The temper tantrums thrown by taxi drivers around the world, when it comes to ride-sharing services such as Uber or Lyft, is indicative of a dying monopoly. If your taxi driver wasn’t angry at the gig economy, then something would be wrong.
Victims of Their Own Monopoly
In Frédéric Bastiat’s The Law, the French economist elaborates on the conditions that lead to a monopoly. He writes:
“There is in all of us a strong disposition to believe that anything lawful is also legitimate. This belief is so widespread that many persons have erroneously held that things are “just” because law makes them so. Thus, in order to make plunder appear just and sacred to many consciences, it is only necessary for the law to decree and sanction it. Slavery, restrictions, and monopoly find defenders not only among those who profit from them but also among those who suffer from them.”
This is well reflected in a recent article in the New York Post, on the financial difficulties of New York taxi drivers. The piece tells the personal stories of the drivers who see themselves burdened by the licensing system, yet conclude that it must be Uber and Lyft who are to blame for their hardships. The complaints of one driver are explained as follows:
When it’s slow, he drives by Penn Station on Thursday rush hour to join a conga line of 15 cabs. “That never would have happened five years ago. Before, the customer would wait 15 minutes. Now, we do.”
From a mere consumer perspective, it is difficult to see how this could possibly be a bad thing. Waiting 15 minutes for a taxi in a city with important business obligations is certainly not adapted to the needs of our time. For the consumer, the decision isn’t only based off of lower prices, but also improved service, friendlier drivers, and better cars.

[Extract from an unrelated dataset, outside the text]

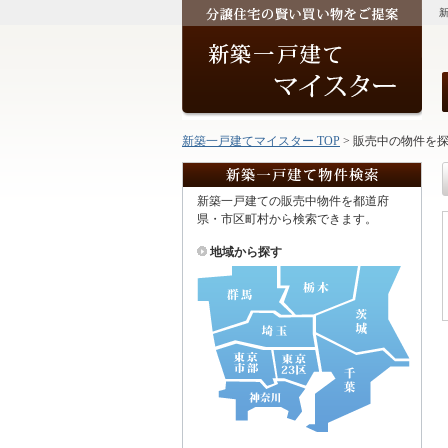
新築一戸建てマイスター TOP
> 販売中の物件を
新築一戸建ての販売中物件を都道府
県・市区町村から検索できます。
地域から探す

Actor Matthew Cherry responded to the article, and even took it further:
It is true that licensing costs put on drivers are high and that switching to another system isn’t necessarily convenient for everyone. However, let’s not pretend that it came without its perks either. For years, taxi drivers profited off the system of licensing and the outdated medallion (a certificate issued by public authorities that allows one to operate a taxi), because it limited the number of taxis legally allowed to be on the road. It turns out that fares can be much higher when you’re lucky to get a taxi within 15 minutes. Compare this to a system where a driver is provided to you, arrives quickly, and nobody can jump in before you last minute.
The drivers see themselves as victims of innovation when actually the complete opposite is the case: regulation is holding them back.
Taxi strikes are happening… so what?
Over in Europe, the debate on ride-sharing apps has been held with what we shall call “less courteous manners.”
In the French city of Lyon, a 26-year-old man was beaten up by a taxi driver, who had refused to give him a ride after he told him that he “will use an Uber instead then.” In Paris, an Uber driver described the attack of taxi drivers on his vehicle with this chilling account: “When my windshield started cracking, I became really afraid.” Drivers had built a literal checkpoint outside of the Roissy airport in Paris in order to intercept Ubers. In the same violent attack, passengers were injured by broken glass and spat on. In the Belgian capital of Brussels, taximen attacked multiple Uber drivers and vandalized their cars. In response, the chairman of the taxi federation said that he could “understand their frustration.”
Last month, Brussels’ taxi drivers blocked major roads leading to the city center in an effort to gain the attention of the city council. This has been one of the many “taxi strikes” in which angry taxi drivers vividly defend their operational monopoly. The countless instances of violent attacks against Uber drivers are demonstrative of an ugly shadow being cast by the taxi industry.
That being said, the only reason the taxi industry is angry is because ride-sharing apps are generating tremendous success, which is cause for consumer celebration. The mere fact that taximen are steaming at the thought of Uber and Lyft indicates that yes, your fares are getting cheaper and yes, your service is improving.
Did Nokia factory workers rise up against the impending takeover of smartphones through Apple? Did CD designers light fires in city squares to bemoan the arrival of mp3-players? Did carriage drivers block the construction of the railway network?
There needs to be a point where we recognize that technology benefits us all. Yes, it is true that some old industries persevere, sometimes through aggressive marketing, clever tricks, or nostalgic feelings of the past. However, most old industries die because they simply don’t meet the needs of the current consumer generation. We have seen the death of phone booths, MySpace, and fax machines. Eventually, taxis will be one of those dead things too.